Text passage:
It is possible that a withholding agent may not
be able to determine the proper characterization of a redemption of a non-U.S. Holder’s shares of Class A Common Stock, in which
case such withholding agent might treat the redemption as a distribution subject to withholding tax.
FATCA Withholding Taxes. Provisions commonly
referred to as “FATCA” impose withholding of thirty percent (30%) on payments of dividends (including constructive dividends
received pursuant to a redemption of stock) on our Company Common Stock to “foreign financial institutions” (which is broadly
defined for this purpose and in general includes investment vehicles) and certain other non-U.S. entities unless various U.S. information
reporting and due diligence requirements (generally relating to ownership by U.S. persons of interests in or accounts with those entities)
have been satisfied, or an exemption applies (typically certified as to by the delivery of a properly completed IRS Form W-8BEN or W-8BEN-E).
Foreign financial institutions located in jurisdictions that have an intergovernmental agreement with the United States governing FATCA
may be subject to different rules. Non-U.S. holders should consult their tax advisors regarding the effects of FATCA on a redemption of
Class A Common Stock.
Vote Required for Approval
Approval of the Extension Proposal requires the
affirmative vote of the holders of at least sixty-five percent (65%) of all then outstanding shares of the Company’s common stock
entitled to vote thereon as of the record date. Abstentions will be counted in connection with the determination of whether a valid quorum
is established, but will have the same effect as a vote “AGAINST” the Extension Proposal and the Redemption Limitation Amendment
Proposal, and will have no effect on the Adjournment Proposal. We believe that each of the proposals is a “non-discretionary”
matter, and therefore, there will not be any broker non-votes at the Special Meeting. If the Extension Proposal is not approved or not
implemented and we do not consummate an initial Business Combination by March 16, 2023, the Certificate of Incorporation provides that
we will (i) cease all operations except for the purpose of winding up, (ii) as promptly as reasonably possible but not more than ten business
days thereafter subject to lawfully available funds therefor, redeem 100% of our public shares in consideration of a per-share price,
payable in cash, equal to the quotient obtained by dividing (A) the aggregate amount then on deposit in the Trust Account, including interest
(net of taxes payable, and less up to $100,000 of such net interest to pay dissolution expenses), by (B) the total number of then outstanding
public shares, which redemption will completely extinguish rights of the public stockholders (including the right to receive further liquidating
distributions, if any), and (iii) as promptly as reasonably possible following such redemption, subject to the approval of the remaining
stockholders and the Board in accordance with applicable law, dissolve and liquidate, subject in each case to the Company’s obligations
under the DGCL to provide for claims of creditors and other requirements of applicable law. There will be no redemption rights or liquidating
distributions with respect to our warrants, which will expire worthless if we fail to complete our initial Business Combination by March
16, 2023, or, if the Extension Proposal is approved, the Extended Date.

Requirement: Using the text passage, explain why no broker non-votes are expected at the Special Meeting.

Data under study:
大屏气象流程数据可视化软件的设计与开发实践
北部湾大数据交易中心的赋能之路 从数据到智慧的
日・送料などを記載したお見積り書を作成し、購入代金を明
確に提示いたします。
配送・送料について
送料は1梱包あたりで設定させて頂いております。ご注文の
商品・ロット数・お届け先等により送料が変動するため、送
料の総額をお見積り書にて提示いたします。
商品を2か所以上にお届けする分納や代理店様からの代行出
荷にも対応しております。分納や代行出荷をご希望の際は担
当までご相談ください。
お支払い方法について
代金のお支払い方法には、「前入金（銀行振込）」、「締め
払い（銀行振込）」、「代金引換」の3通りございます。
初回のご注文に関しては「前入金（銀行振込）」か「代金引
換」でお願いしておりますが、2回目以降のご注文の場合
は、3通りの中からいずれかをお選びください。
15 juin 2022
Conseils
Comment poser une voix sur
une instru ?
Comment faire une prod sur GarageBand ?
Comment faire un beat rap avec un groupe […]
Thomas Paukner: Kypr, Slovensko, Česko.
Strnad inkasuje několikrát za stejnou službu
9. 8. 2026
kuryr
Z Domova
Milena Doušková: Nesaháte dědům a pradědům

---

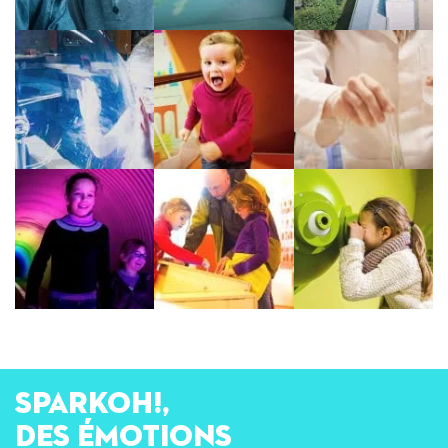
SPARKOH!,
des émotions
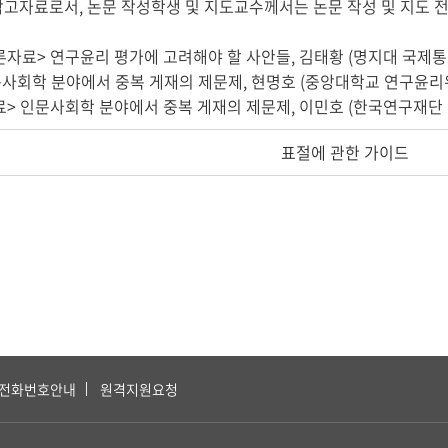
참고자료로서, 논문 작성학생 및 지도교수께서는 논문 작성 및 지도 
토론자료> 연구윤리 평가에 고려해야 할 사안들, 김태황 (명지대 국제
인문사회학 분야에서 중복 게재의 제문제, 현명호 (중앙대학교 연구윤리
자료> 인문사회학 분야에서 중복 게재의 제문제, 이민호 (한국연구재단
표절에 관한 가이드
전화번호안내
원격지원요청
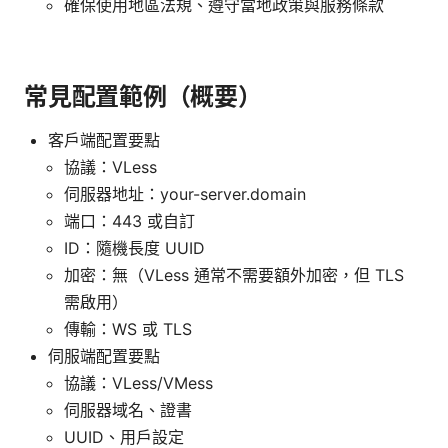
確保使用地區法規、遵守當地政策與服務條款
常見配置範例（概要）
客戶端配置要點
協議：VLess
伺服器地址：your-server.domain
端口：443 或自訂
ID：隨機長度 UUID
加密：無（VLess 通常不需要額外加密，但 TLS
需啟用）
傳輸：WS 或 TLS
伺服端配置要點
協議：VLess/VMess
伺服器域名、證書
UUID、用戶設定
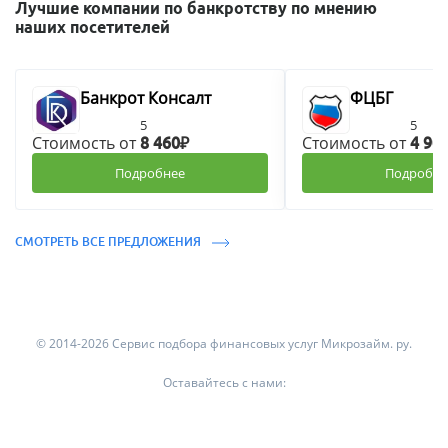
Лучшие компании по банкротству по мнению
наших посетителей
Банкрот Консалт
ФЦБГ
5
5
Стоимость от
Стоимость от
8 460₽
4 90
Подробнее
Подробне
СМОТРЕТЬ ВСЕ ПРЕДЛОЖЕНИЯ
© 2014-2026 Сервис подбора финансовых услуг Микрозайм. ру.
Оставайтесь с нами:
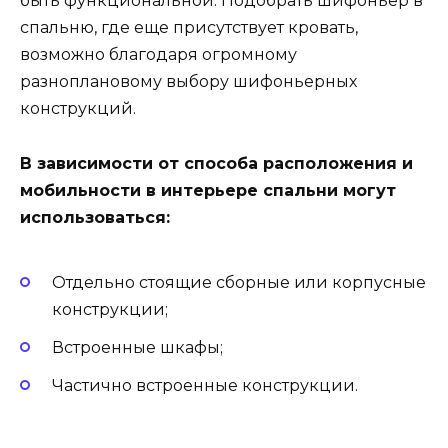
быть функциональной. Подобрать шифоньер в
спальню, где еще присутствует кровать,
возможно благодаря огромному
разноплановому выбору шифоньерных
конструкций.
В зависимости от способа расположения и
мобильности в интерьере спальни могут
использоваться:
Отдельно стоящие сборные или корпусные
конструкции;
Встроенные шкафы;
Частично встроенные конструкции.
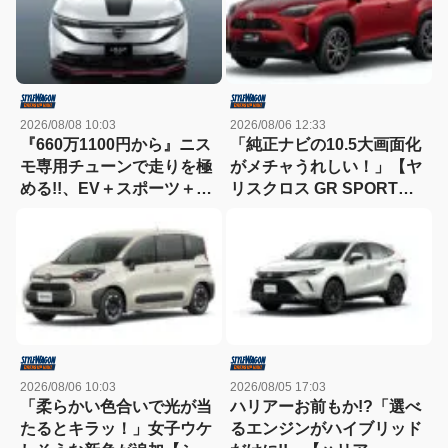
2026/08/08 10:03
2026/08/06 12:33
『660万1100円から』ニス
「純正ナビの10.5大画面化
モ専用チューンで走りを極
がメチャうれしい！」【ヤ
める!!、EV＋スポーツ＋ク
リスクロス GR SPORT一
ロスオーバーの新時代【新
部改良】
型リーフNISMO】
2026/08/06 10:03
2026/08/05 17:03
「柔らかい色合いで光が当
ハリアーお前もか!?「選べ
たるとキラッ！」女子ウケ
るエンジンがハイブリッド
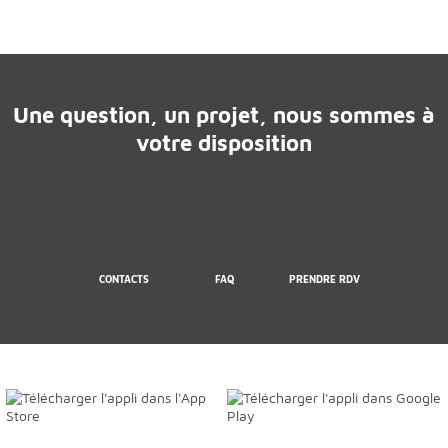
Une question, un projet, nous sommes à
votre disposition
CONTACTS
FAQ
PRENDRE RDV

--

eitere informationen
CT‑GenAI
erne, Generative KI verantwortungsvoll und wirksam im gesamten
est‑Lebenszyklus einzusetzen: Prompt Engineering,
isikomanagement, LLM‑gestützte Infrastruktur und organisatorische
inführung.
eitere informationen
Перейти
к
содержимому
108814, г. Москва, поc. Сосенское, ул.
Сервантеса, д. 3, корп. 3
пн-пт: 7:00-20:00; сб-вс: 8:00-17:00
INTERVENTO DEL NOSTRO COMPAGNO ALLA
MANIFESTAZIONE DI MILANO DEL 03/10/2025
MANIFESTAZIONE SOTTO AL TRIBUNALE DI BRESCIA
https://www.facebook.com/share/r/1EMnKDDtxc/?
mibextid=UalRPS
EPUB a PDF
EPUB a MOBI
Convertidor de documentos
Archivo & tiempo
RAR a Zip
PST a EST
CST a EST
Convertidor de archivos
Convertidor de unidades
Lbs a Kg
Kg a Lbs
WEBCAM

Output below: Each of the proposals is believed to be a "non-discretionary" matter. For that reason, there will not be any broker non-votes at the Special Meeting.